Nell’eternità “il Verbo era presso Dio” (Gv 1, 1), cioè in perfetto vincolo di comunione col Padre. Quando si fece carne, questo vincolo cominciò ad esprimersi in tutto il comportamento umano di Gesù. Sulla terra il Figlio viveva in costante comunione col Padre, in un atteggiamento di perfetta obbedienza d’amore.
L’entrata dell’eternità nel tempo è l’ingresso, nella vita terrena di Gesù, dell’amore eterno che unisce il Figlio al Padre. A questo allude la Lettera agli Ebrei quando parla delle disposizioni intime di Cristo, nel momento stesso della sua entrata nel mondo: “Ecco io vengo . . . per fare, o Dio, la tua volontà” (Eb 10, 7). L’immenso “salto” dalla vita celeste del Figlio di Dio all’abisso dell’esistenza umana è animato dalla volontà di compiere il disegno del Padre, in una dedizione totale.
Noi siamo chiamati ad assumere lo stesso atteggiamento, camminando sulla via aperta dal Figlio di Dio fatto uomo, per condividere così il suo cammino verso il Padre. L’eternità che entra in noi è un sovrano potere d’amore che vuole guidare tutta la nostra vita fino al suo ultimo scopo, nascosto nel mistero del Padre. Gesù stesso ha legato in modo indissolubile i due movimenti, discendente ed ascendente, che definiscono l’Incarnazione: “Sono uscito dal Padre e sono venuto nel mondo; ora lascio di nuovo il mondo, e vado al Padre” (Gv 16, 28).
L’eternità è entrata nella vita umana. Ora la vita umana è chiamata a fare con Cristo il viaggio dal tempo all’eternità.
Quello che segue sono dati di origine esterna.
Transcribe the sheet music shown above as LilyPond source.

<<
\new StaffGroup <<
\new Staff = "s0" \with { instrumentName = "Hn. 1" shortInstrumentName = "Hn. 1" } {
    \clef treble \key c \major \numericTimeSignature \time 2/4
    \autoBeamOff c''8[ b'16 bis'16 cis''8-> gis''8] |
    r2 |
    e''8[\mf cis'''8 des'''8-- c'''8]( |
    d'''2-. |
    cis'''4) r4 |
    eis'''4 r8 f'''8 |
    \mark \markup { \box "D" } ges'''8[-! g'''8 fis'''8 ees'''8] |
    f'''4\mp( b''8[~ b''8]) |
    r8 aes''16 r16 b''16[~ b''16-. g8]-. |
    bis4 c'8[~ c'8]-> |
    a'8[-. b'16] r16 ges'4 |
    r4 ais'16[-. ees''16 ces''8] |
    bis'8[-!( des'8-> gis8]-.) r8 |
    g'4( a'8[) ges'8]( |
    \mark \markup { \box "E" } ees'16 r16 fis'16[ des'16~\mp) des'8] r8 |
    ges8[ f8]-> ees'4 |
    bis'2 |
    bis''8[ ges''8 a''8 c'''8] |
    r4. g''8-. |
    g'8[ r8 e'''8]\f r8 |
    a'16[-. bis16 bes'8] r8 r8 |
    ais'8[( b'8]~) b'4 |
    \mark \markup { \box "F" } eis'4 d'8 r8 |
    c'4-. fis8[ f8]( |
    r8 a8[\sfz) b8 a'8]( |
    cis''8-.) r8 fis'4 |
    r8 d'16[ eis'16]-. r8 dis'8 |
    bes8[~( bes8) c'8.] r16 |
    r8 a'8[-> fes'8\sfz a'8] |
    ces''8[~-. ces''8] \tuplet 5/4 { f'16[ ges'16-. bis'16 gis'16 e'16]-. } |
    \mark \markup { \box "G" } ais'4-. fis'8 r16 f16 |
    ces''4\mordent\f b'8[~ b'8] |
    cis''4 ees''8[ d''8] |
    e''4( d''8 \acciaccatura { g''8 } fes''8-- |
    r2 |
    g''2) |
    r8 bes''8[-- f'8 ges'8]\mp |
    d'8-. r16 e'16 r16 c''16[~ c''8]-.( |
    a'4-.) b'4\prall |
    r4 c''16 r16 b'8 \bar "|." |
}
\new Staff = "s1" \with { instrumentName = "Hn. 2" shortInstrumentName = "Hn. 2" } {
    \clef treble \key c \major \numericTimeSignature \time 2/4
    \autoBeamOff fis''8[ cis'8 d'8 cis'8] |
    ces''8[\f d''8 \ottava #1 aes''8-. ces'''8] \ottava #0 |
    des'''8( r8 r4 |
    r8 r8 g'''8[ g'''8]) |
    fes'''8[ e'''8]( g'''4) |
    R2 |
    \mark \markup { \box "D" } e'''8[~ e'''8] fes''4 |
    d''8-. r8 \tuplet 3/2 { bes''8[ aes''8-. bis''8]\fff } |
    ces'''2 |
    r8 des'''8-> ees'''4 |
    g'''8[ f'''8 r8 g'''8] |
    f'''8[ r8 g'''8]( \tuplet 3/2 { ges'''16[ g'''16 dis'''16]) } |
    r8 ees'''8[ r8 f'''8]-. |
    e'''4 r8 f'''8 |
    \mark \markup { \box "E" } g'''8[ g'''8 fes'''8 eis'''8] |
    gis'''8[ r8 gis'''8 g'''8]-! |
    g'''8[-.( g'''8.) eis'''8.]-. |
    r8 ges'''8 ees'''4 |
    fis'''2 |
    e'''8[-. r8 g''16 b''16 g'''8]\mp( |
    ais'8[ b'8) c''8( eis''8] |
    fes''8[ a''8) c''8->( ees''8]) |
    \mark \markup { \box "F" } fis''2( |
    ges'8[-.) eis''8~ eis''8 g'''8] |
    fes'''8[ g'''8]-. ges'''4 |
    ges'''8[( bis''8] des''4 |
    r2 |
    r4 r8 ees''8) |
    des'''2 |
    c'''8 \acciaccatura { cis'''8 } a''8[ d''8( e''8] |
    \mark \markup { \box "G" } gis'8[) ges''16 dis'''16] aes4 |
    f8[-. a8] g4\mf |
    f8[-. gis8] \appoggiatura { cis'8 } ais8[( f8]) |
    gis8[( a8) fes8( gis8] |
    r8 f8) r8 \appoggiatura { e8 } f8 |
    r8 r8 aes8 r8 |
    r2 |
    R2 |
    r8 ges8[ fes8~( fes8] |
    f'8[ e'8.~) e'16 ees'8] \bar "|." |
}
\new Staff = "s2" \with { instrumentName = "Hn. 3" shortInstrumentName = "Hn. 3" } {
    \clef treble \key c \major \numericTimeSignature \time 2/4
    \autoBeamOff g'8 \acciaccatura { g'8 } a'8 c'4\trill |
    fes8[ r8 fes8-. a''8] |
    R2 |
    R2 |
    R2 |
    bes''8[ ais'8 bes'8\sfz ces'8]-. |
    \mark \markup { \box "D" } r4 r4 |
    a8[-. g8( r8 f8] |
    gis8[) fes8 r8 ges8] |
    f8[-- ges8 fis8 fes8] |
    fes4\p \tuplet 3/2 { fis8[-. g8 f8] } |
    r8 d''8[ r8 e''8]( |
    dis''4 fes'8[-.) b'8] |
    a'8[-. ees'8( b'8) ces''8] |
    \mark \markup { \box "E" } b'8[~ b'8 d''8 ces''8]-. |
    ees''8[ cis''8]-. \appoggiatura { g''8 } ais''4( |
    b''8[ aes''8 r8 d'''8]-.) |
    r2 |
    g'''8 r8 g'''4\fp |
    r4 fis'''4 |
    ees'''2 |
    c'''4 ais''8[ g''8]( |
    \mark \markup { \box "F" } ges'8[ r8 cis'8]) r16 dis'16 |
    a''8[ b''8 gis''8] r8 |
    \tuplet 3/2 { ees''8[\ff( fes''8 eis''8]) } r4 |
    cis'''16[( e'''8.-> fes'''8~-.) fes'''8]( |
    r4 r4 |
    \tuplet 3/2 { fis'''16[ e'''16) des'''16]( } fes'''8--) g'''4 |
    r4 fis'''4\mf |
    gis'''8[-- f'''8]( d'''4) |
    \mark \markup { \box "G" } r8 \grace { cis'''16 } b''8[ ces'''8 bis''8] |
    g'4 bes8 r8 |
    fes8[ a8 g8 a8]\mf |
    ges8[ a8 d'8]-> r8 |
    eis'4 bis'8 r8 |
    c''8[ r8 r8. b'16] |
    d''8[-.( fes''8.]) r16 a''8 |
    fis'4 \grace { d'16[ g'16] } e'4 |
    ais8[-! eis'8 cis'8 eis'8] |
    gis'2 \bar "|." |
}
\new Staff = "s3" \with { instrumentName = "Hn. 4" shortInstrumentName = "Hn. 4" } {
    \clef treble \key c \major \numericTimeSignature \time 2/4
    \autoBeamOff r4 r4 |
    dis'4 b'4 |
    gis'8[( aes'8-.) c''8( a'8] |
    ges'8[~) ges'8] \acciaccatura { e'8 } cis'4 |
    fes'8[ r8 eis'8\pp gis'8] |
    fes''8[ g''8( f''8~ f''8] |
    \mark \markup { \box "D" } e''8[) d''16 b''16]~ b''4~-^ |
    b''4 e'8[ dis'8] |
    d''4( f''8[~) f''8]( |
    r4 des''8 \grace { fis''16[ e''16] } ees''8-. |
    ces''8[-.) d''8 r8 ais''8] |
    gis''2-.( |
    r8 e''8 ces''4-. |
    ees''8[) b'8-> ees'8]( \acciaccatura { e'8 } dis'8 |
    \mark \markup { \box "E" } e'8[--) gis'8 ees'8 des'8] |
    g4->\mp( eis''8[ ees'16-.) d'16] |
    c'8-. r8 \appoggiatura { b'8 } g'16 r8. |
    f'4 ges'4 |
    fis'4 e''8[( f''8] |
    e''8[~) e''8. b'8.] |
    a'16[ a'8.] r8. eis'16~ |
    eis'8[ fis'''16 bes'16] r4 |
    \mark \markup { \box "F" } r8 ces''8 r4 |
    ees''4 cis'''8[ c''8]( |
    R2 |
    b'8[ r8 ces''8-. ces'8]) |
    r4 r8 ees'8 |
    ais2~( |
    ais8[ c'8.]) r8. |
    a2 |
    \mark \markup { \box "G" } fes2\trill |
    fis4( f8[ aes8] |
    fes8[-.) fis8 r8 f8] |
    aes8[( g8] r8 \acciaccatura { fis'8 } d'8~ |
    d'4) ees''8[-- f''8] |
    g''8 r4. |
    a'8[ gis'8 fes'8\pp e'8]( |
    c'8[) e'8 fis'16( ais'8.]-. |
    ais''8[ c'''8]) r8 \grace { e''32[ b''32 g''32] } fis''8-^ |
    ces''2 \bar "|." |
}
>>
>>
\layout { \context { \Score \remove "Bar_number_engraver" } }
4. Se in Cristo il tempo viene elevato a un livello superiore, ricevendo accesso all’eternità, ciò implica che anche il millennio che si avvicina non deve essere considerato semplicemente come un passo successivo nel corso del tempo, ma come una tappa del cammino dell’umanità verso il suo destino definitivo.
L’anno 2000 non è soltanto la porta di un altro millennio; esso è la porta dell’eternità che, in Cristo, continua ad aprirsi sul tempo per conferirgli la sua vera direzione e il suo autentico significato.
Ciò dischiude al nostro spirito e al nostro cuore una prospettiva molto più ampia per la considerazione del futuro. Spesso il tempo è poco stimato. Esso sembra deludere l’uomo con la sua precarietà, con il suo rapido fluire, che rende vane tutte le cose. Ma se l’eternità è entrata nel tempo, allora il tempo stesso deve essere riconosciuto come ricco di valore. Il suo inarrestabile flusso non è un viaggio verso il nulla, ma un cammino verso l’eternità.
Il vero pericolo non è il passare del tempo, ma lo spenderlo male, rifiutando la vita eterna offerta da Cristo. Il desiderio della vita e della felicità eterna deve essere incessantemente risvegliato nel cuore umano. La celebrazione del Giubileo vuole appunto far crescere questo desiderio, aiutando i credenti e gli uomini del nostro tempo a dilatare il cuore ad una vita senza confini.